→ Work item:
From the records below, copy the lines that include "knee".

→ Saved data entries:
• • • • • • •

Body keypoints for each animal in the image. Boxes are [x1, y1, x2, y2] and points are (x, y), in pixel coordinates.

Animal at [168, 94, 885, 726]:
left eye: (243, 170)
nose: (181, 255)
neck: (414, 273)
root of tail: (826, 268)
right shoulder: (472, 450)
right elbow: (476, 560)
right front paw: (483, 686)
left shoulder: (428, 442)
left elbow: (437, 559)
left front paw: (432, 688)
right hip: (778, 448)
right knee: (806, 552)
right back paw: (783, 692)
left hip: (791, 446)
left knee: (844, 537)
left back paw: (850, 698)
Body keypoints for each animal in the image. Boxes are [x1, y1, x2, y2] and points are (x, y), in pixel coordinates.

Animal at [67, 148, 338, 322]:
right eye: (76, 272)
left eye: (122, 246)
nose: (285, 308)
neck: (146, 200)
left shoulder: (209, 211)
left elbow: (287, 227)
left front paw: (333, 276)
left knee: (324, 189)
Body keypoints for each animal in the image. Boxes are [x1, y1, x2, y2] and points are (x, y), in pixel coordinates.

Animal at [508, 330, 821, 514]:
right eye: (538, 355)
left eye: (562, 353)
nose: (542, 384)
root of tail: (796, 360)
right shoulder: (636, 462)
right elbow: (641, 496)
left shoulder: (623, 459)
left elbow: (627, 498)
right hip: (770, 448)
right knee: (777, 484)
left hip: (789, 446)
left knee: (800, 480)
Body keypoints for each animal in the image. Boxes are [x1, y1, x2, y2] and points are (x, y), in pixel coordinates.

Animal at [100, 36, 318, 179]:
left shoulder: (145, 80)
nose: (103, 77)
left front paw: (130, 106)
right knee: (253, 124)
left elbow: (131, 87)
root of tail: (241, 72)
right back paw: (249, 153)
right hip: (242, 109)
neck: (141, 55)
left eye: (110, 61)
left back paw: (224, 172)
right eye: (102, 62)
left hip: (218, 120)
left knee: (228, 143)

• • • • • • •

→ Task response:
right knee: (806, 552)
left knee: (844, 537)
left knee: (324, 189)
right knee: (777, 484)
left knee: (800, 480)
right knee: (253, 124)
left knee: (228, 143)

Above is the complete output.